Marciel Soares - A pandemia na educação: impactos e lacunas de aprendizagem


Em 2020 as redes de ensino públicas e privadas suspenderam temporariamente as aulas, em combate à pandemia do novo corona vírus. A princípio por 15 dias, 30 dias, e depois todos sabem o que aconteceu.


Sendo assim, as soluções de ensino remoto através da utilização de tecnologias digitais foram implementadas nas escolas para enfrentar as demandas emergenciais, porém, seus efeitos se mostraram limitados. Nesse sentido, as adaptações ao mundo digital ocorreram nas redes públicas e nas redes particulares de ensino, através da utilização de aplicativos de videoconferência e da criação de ambientes virtuais de aprendizagem.


Com o ensino remoto e todos os entraves, os educadores tiveram que adaptar seus conteúdos para o formato online direcionando aos alunos atividades que foram cruciais para minimizar os prejuízos do período de ausência das aulas presenciais. Reaprender a ensinar e reaprender a aprender foram os principais desafios enfrentados por alunos e professores em meio ao isolamento social na educação de nosso país.

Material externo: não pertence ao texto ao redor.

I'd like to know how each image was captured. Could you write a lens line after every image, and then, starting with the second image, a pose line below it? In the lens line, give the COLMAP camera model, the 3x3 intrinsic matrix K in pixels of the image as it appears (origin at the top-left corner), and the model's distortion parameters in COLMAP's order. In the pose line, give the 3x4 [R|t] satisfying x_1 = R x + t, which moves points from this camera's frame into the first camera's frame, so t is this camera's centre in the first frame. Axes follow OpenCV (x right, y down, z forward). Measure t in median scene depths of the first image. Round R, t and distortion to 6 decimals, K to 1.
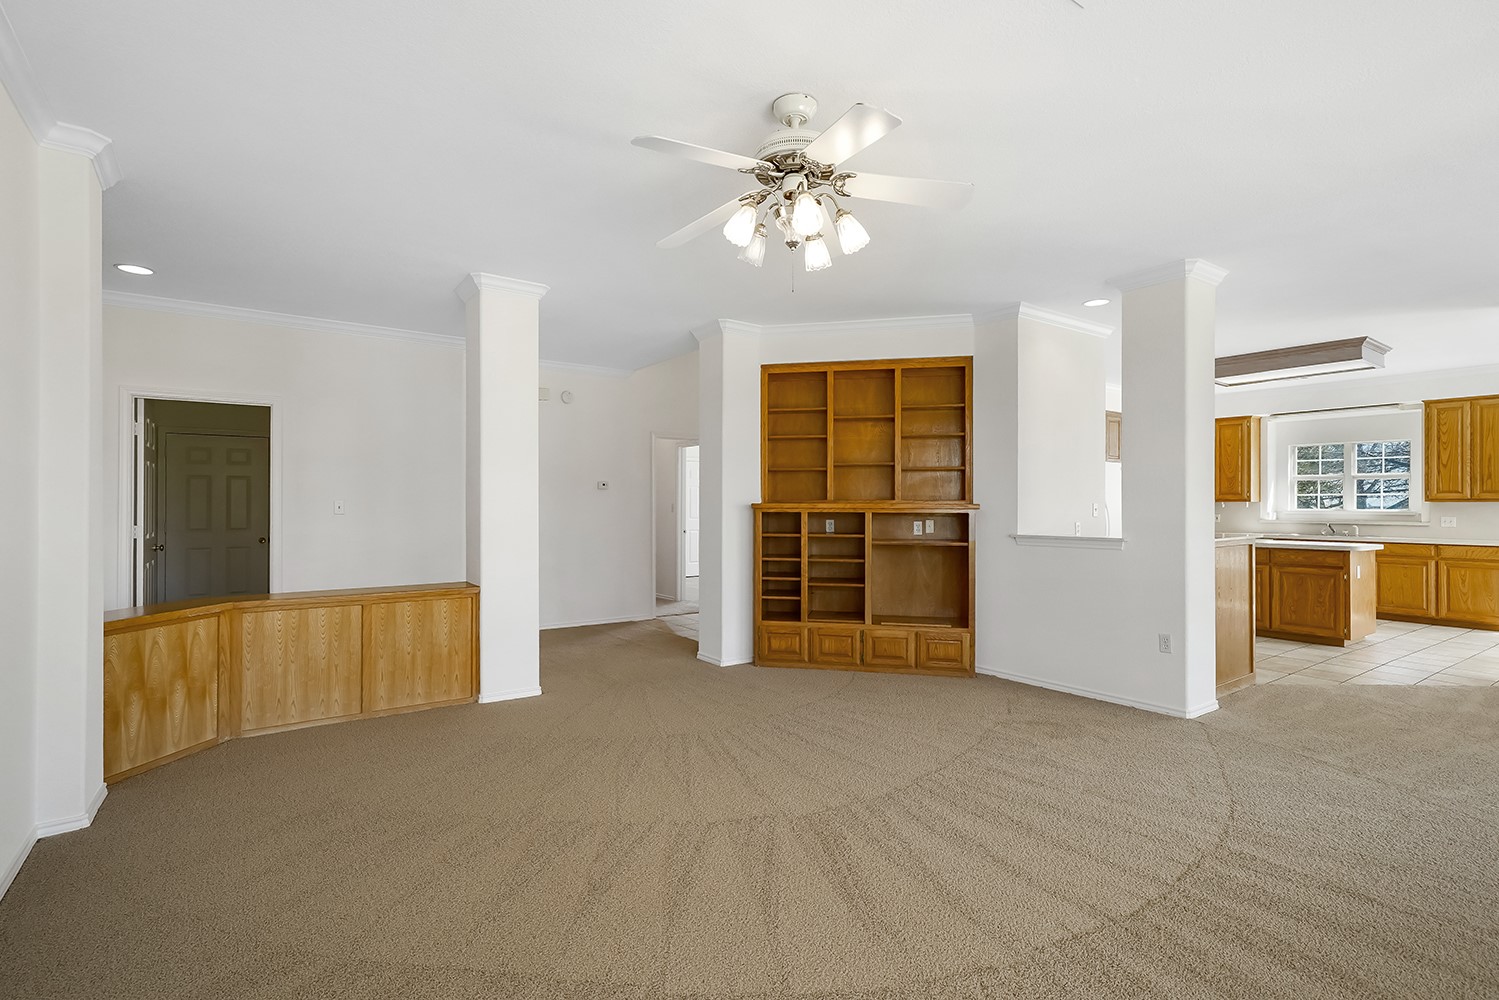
lens RADIAL K [[703.1, 0, 749.5], [0, 703.1, 500.0], [0, 0, 1]] dist [0.022545, 0.000514]
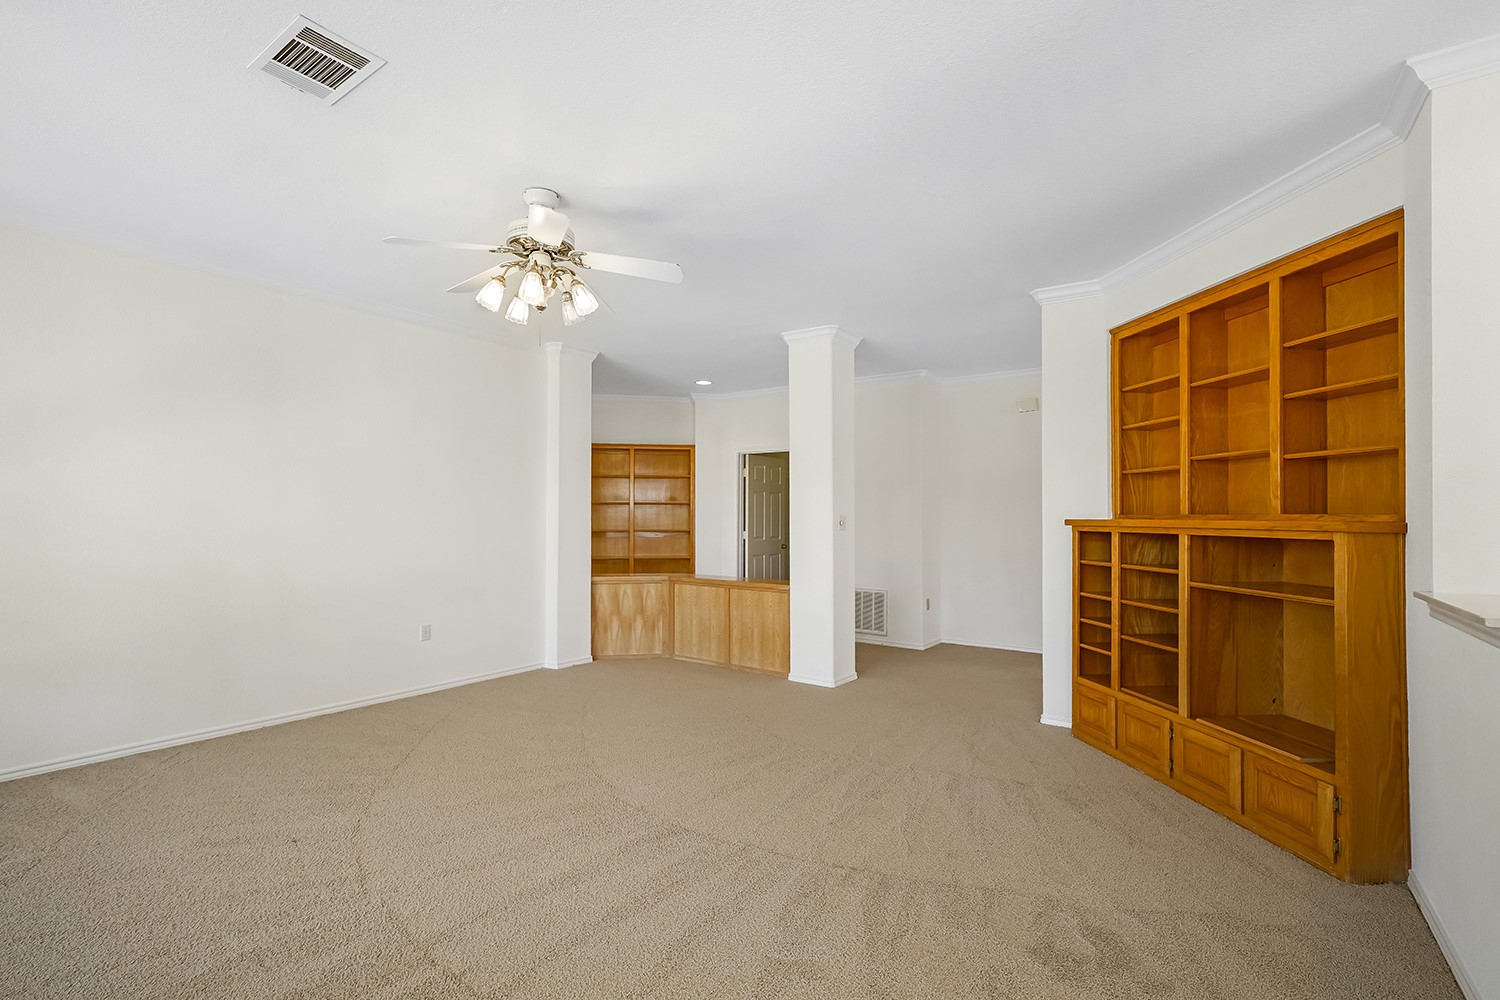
lens RADIAL K [[698.0, 0, 750.0], [0, 698.0, 500.0], [0, 0, 1]] dist [-0.000781, 0.000020]
pose [[0.331602, -0.021773, -0.943168, 0.669963], [0.002264, 0.999749, -0.022283, 0.000706], [0.943417, 0.005253, 0.331569, 0.472132]]
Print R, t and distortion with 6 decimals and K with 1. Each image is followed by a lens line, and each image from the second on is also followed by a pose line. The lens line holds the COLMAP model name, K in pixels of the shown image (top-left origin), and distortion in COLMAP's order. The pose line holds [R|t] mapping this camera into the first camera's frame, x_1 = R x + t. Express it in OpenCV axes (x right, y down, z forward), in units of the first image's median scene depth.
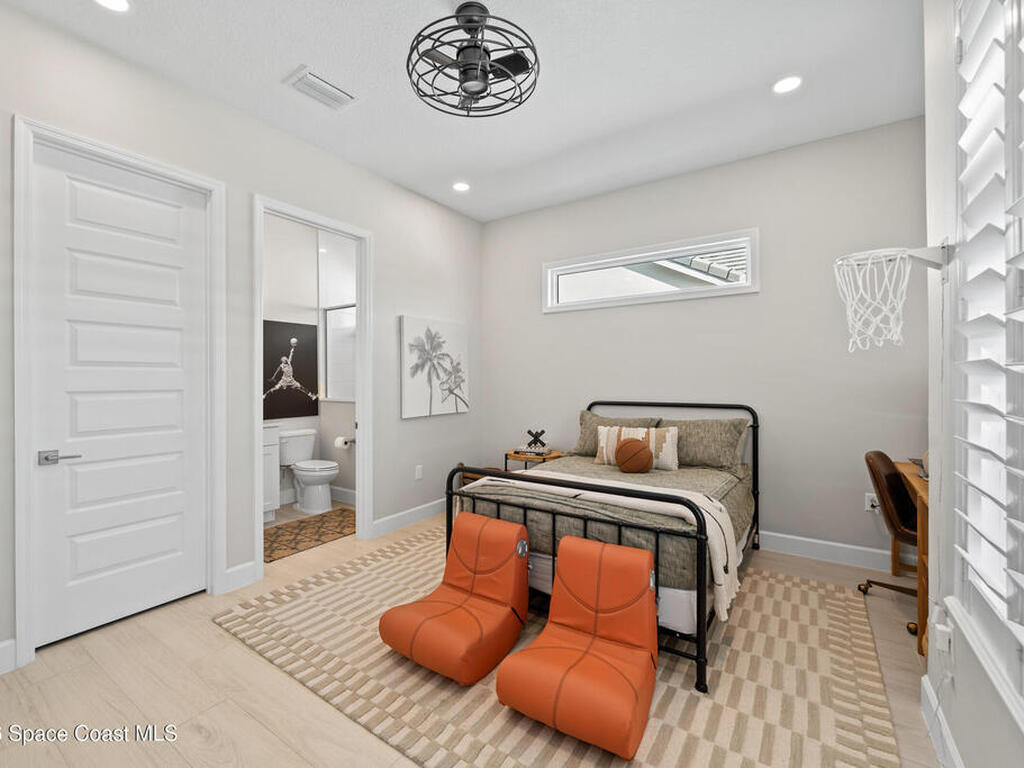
lens RADIAL K [[452.7, 0, 508.4], [0, 452.7, 380.1], [0, 0, 1]] dist [-0.002713, 0.000019]
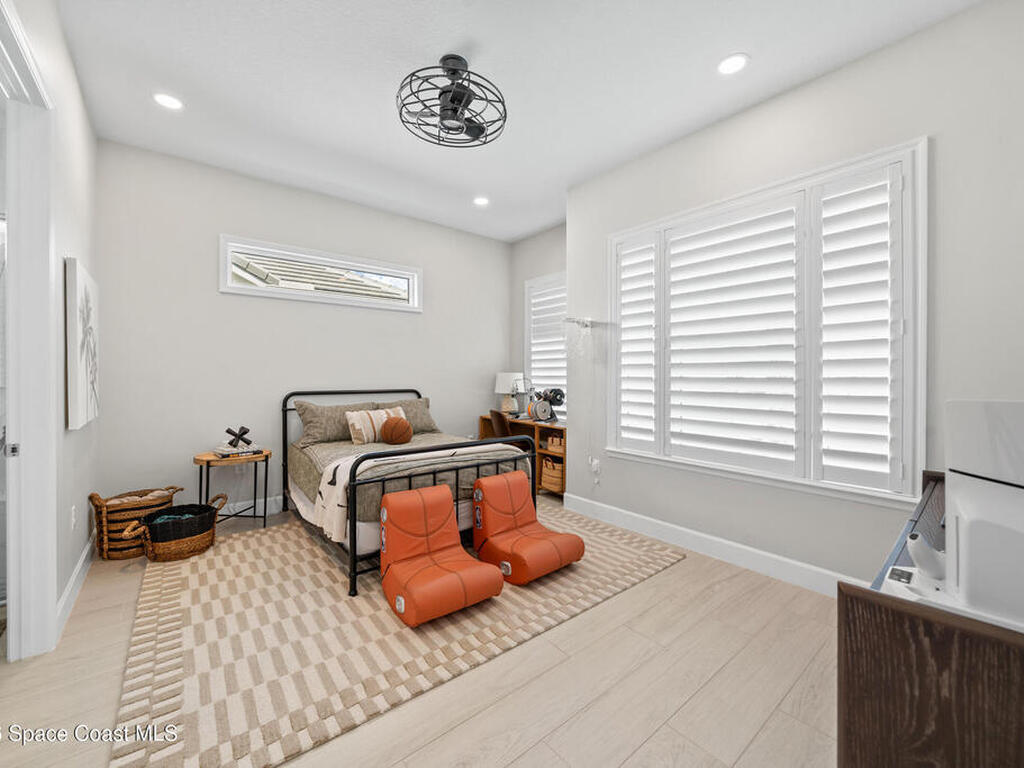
lens RADIAL K [[419.4, 0, 509.1], [0, 419.4, 378.8], [0, 0, 1]] dist [-0.003878, -0.000138]
pose [[0.289945, -0.004384, 0.957033, -0.845209], [-0.001317, 0.999987, 0.004980, 0.018424], [-0.957042, -0.002705, 0.289935, 0.405910]]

Dentre a imensidão de desafios, devemos destacar que as ferramentas digitais utilizadas necessitavam ter parâmetros de qualidade para uma maior eficácia. Outro ponto a ser mencionado é que as desigualdades de acesso às tecnologias são enormes, haja vista que nem todas as crianças têm computador, tablete, smartphone e acesso à internet. Com tudo, o ensino remoto ainda era a melhor saída para minimizar os prejuízos causados pela ausência das aulas presenciais.


Sabemos que depois do período de isolamento, passamos a ter uma nova visão sobre a educação, surgiram novas formas de ensinar e aprender. Os professores aprenderam a avaliar e planejar no mundo digital. Os pais e responsáveis puderam entender qual o papel do professor na educação e perceberam que os profissionais não mediram esforços para recriar métodos de ensino aprendizagem.


No período em questão, foram afetados docentes e discentes de diversos níveis e faixas etárias, muitos pela assimetria educacional já existente e que ficaram mais evidentes pela falta de planejamento do ensino à distância (os professores não estavam preparados para isso) quanto as lacunas de acessibilidade de professores e estudantes para a utilização das tecnologias educacionais.


A dinâmica de ir à escola, de conviver com diversas culturas, de estar sob o olhar do professor foi substituída por ficar em casa, por conta disso, diversos problemas de aprendizagem surgiram. Os alunos retornaram às escolas com déficits, com a capacidade de ler, escrever e interpretar prejudicada, com costumes de uma rotina caseira, que é totalmente diferente da rotina escolar. As instituições de ensino continuarão sendo o local de convivência mais permanente fora de casa, uma instituição contínua, sistemática e que não existe outro espaço com as mesmas características.


O período de pandemia nos revelou a importância da imagem do professor e do valor profissional, esclarece as limitações da educação familiar e a importância da escola na vida das pessoas. É verídico que a valorização dos profissionais da educação ainda não é a ideal, mas a ideia de que a educação escolar é imprescindível passa a ter uma nova perspectiva.